EXERCISE DETAILS – Gather each line in the rows below that includes the word "circle", and reproduce every such line in full.

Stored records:
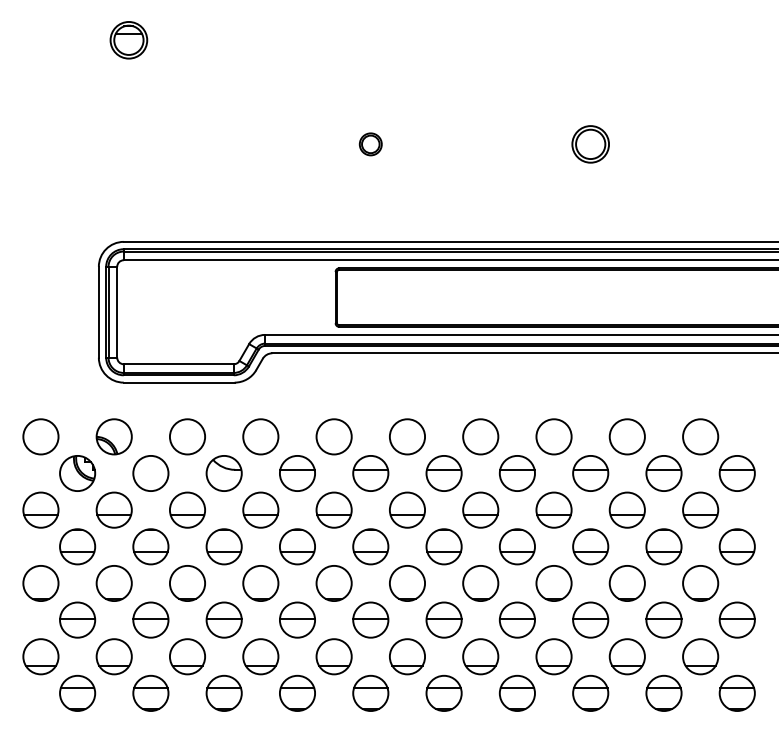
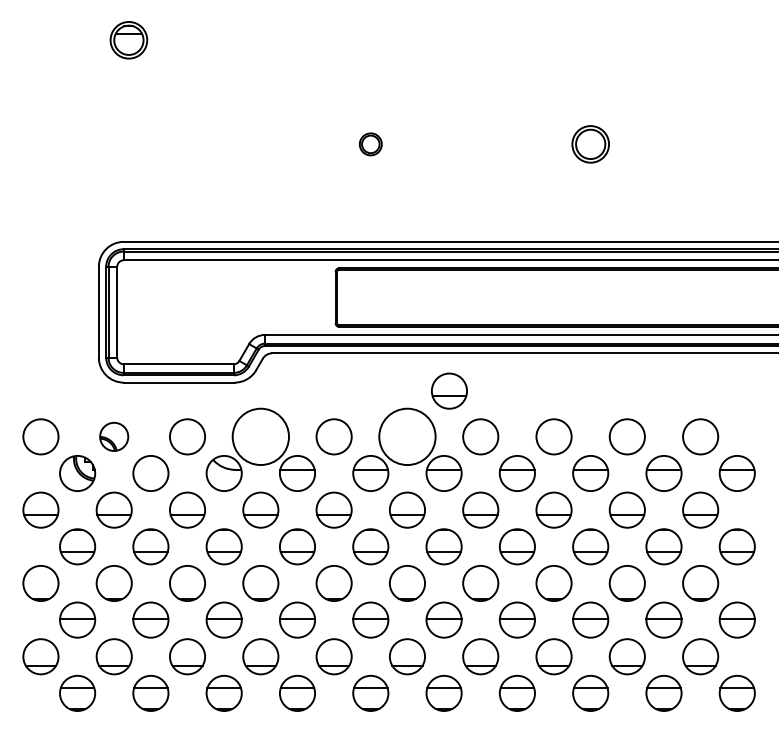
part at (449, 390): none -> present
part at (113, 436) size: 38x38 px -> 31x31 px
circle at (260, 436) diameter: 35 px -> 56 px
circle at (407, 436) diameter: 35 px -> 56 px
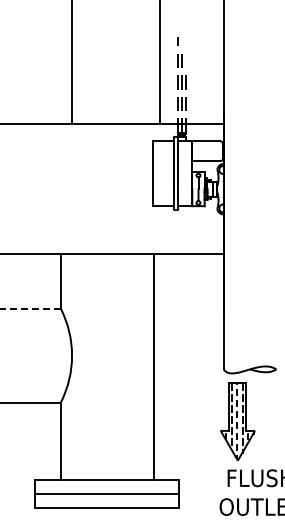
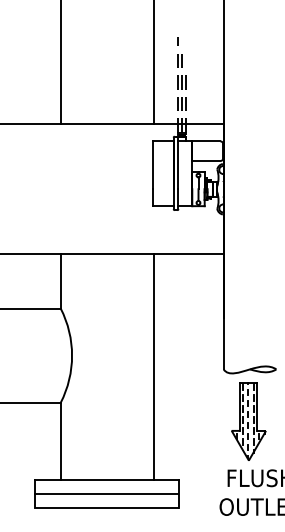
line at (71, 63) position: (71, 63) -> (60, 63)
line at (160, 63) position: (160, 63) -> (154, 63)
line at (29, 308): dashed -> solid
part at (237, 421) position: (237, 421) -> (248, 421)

RIGHT ANSWER –
circle at (260, 436) diameter: 35 px -> 56 px
circle at (407, 436) diameter: 35 px -> 56 px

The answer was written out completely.